Insurer books $236 million hit as asset management arm expands real estate and private credit reach

Sun Life takes full control of two alternatives managers in $2.4 billion push

Sun Life is taking full ownership of two alternative managers that have lifted fee revenue, earnings and AUM since 2021.  

Sun Life Financial Inc. has completed the acquisition of the remaining equity interests in BGO and Crescent Capital Group that it did not already own. 

Before the deal, Sun Life already held majority stakes in both firms.  

According to Sun Life, the insurer paid $1.59bn for the remaining 44 percent interest in BGO and $829m for the remaining 49 percent stake in Crescent.  

The press release said the payments settle the outstanding put liability on Sun Life’s financial statements and were funded through debt issuances in 2025 in anticipation of the transactions.  

The transactions will result in an approximate $236m charge to Sun Life’s Q1 2026 reported net income and a net reduction in equity of $85m as of March 31. 

Reuters also reported that the company said the deals will lead to a roughly $236m charge to first‑quarter reported net income.  

Sun Life said additional shares are expected to be repurchased in connection with the transactions under Toronto Stock Exchange rules for non‑independent plans, and that this will have no impact on earnings per share.  

Between 2021 and 2025, BGO and Crescent generated a combined $4.2bn in fee related revenue, 90 percent growth in EBITDA and growth in assets under management from $115bn to $165bn for Sun Life and SLC Management, according to the press release.  

Sun Life said SLC Management now manages $260bn of third‑party assets for more than 1,400 institutional Clients globally and $165bn of Sun Life’s general account assets, with capabilities across real estate, private credit, private fixed income and infrastructure.  
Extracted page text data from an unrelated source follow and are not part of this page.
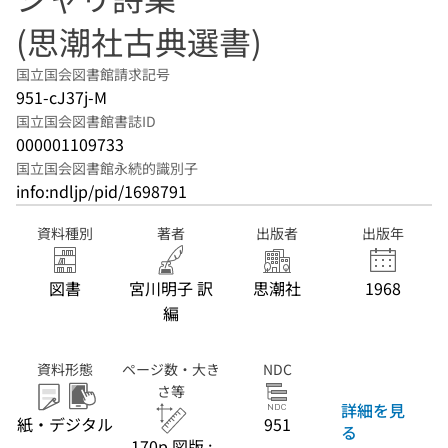
(思潮社古典選書)
国立国会図書館請求記号
951-cJ37j-M
国立国会図書館書誌ID
000001109733
国立国会図書館永続的識別子
info:ndljp/pid/1698791
資料種別
著者
出版者
出版年
図書
宮川明子 訳
思潮社
1968
編
資料形態
ページ数・大き
NDC
さ等
詳細を見
紙・デジタル
951
る
170p 図版 ;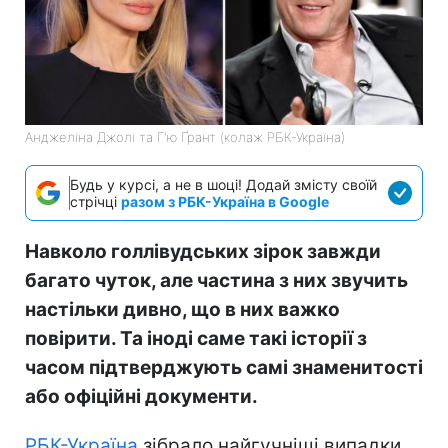
Анджеліна Джолі та Г'ю Ґрант (колаж РБК-Україна)
Будь у курсі, а не в шоці! Додай змісту своїй
стрічці
разом з РБК-Україна в Google
Навколо голлівудських зірок завжди
багато чуток, але частина з них звучить
настільки дивно, що в них важко
повірити. Та іноді саме такі історії з
часом підтверджують самі знаменитості
або офіційні документи.
РБК-Україна
зібрало найгучніші випадки,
According to Sun Life, it formed BGO in July 2019 through the merger of Bentall Kennedy with global real estate investment firm GreenOak, contributing its Bentall Kennedy interest valued at $482m and investing $195m in cash to acquire a 56 percent majority stake.  

The insurer acquired a 51 percent stake in Crescent in January 2021 for $450m.  
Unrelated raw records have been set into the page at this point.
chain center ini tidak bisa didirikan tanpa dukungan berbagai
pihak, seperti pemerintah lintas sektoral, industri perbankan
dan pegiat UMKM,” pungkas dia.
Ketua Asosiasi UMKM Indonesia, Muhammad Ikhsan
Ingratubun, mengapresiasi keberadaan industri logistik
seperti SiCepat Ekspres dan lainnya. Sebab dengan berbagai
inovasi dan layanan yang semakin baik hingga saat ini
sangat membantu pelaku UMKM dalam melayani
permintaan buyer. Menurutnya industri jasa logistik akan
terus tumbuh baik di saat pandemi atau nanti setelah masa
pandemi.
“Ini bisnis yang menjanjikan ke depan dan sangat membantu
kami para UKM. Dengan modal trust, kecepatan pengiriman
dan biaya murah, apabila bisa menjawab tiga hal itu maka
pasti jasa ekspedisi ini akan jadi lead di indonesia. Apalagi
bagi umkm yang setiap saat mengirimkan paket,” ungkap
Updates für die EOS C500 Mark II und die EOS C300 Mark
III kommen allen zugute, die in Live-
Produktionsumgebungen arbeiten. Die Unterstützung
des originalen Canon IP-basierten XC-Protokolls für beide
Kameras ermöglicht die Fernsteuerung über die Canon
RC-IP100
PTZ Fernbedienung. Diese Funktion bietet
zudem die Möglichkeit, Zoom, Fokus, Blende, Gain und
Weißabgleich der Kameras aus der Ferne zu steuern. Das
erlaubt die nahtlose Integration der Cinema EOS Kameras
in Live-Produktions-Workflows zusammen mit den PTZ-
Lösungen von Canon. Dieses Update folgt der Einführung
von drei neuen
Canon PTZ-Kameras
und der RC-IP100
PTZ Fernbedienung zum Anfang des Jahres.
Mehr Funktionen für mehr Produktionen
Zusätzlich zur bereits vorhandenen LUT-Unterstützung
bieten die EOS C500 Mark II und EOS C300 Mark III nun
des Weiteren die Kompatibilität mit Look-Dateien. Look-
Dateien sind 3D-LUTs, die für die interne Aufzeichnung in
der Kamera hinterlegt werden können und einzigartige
Reuters reports that Sun Life owned a majority interest in each company before the latest buy‑ups.  

As part of the final purchase and go‑forward operating model, SLC Management introduced a Management Equity Plan that allows eligible employees to collectively own up to 25 percent of the business, according to the press release.  

BGO founders and BGO and Crescent leadership invested into the plan by converting a portion of their existing affiliate equity, alongside contributions from eligible employees across SLC’s platform.  

Sun Life said the plan is designed to align interests, retain top talent and support long‑term growth.  

Steve Peacher, executive chair of SLC Management, said the completion of the BGO and Crescent acquisition “will mark a new era for SLC Management” and forms part of its growth strategy.